- YOUR GOAL -
In the court opinion excerpt, what was the amount of the mortgage to which the 20-acre tract was subject?

- SELECTED EXCERPT -
◇ ◇ ◇ ◇

At the conclusion of this conversation she signed the instruments. We shall not review the testimony of the plaintiffs wherein they swore that Burke refused to endeavor to effect a reexchange because he himself testified that he never had any intention of doing so:

"Q. Did you ever have any intention of reselling or reexchanging this contract on this Oregon property here for the Richers?

"A. I did not."

Not only did he testify that he never intended to effect a reexchange but he also swore, "I could not." It will be recalled that the 20-acre tract, as a part of a larger tract, was subject to a $4,500 mortgage and that the plaintiffs charge that this fact was concealed from them by Burke. The latter, in his brief as well as in one part of his testimony, claimed that he was ignorant of the existence of the $4,500 mortgage, and that hence his failure to disclose the $4,500 mortgage could not have been the result of a fraudulent intent. For instance, he testified: "I never told them there was no encumbrances on the place, in fact, I didn't know what was on the place at that time." Later he testified that when Richer expressed a desire to go to the American Fidelity Investment Company for the purpose of ascertaining the condition of the title, he asked Burke to accompany him. The following narrative, given by Burke, relates what occurred in the office of the investment company:

"I told them, `Here is Mr. Richer, he is taking over this contract of Crowley's and before he goes into it he wants to know he is going to be protected, and we want to know all about what is against this place and all about it.' They went ahead and give us the following data."

"Q. Just relate what the following data was? A. Well they said there was a mortgage, a certain mortgage *474 — a blanket mortgage that covered the whole thing * * *."

Richer denied that he participated in the above-mentioned visit and denied any information about the mortgage. It will be observed, however, that the above charges Burke with full knowledge of the mortgage before he procured the Richers' signatures to the deed conveying the Everett property. The fact that Burke represented to the plaintiffs that there was no such mortgage can be readily seen, not only from the above-reviewed evidence, but also from one of his letters to Mrs. Richer wherein he stated: "You own the twenty acre track here."

After the plaintiffs had delivered to Crowley a deed for the Everett property he endorsed upon the American Fidelity Investment Company-Phoenix contract the following words:

"April 13, 1931.

"For value received I hereby sell and assign my rights, title and interest in this contract to Mrs. Sarah Richer and Robert Richer, her husband, of Everett, Washington, County of Snohomish."

He then signed and delivered it to the plaintiffs. The contract thus endorsed is all that the plaintiffs received.

In their first assignment of error the defendants contend that the trial judge abused his discretionary power in the supervision of the cross-examination by refusing to permit them to ask Robert Richer the number of times he had been in this state, and that at the same time he made statements prejudicial to the defendants. The portion of the cross-examination upon which the defendants rely is the following:

"Q. When did you first come to Oregon? I will start out with that. *475

"A. When I first came to Oregon? In 1916, I went to Mill City.

◇ ◇ ◇ ◇

- SUPPLIED MATERIAL -
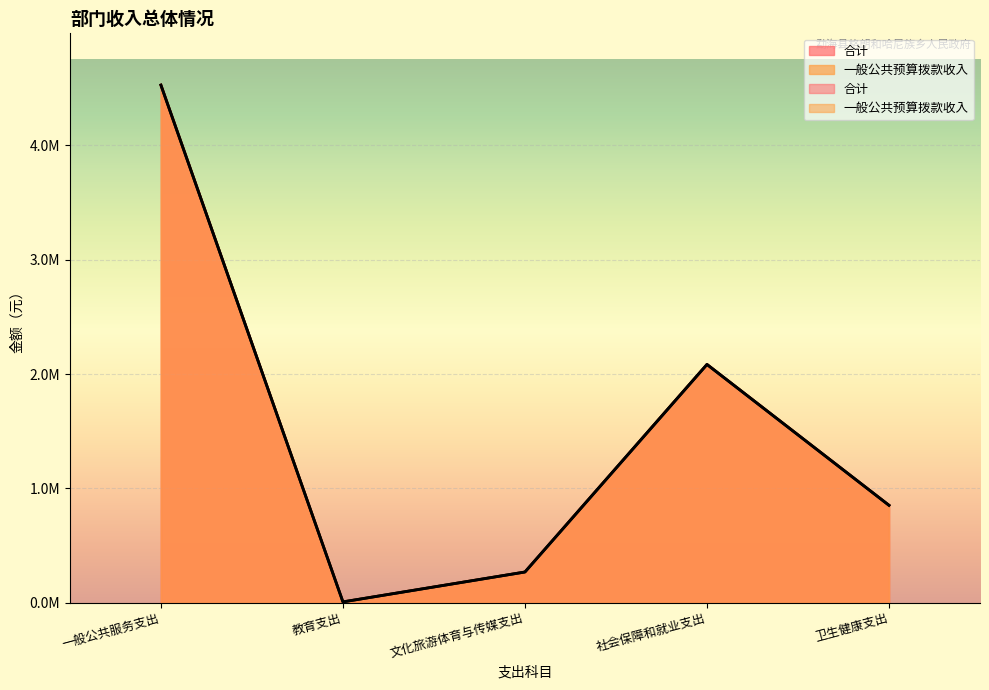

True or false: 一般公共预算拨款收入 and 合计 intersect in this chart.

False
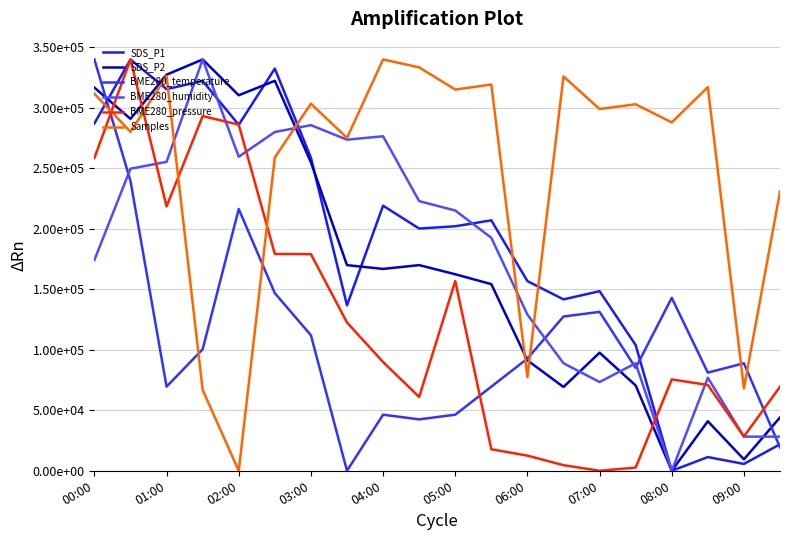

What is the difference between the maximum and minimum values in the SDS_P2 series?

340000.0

◇ ◇ ◇ ◇

- RESULT OF THIS TASK -
$4,500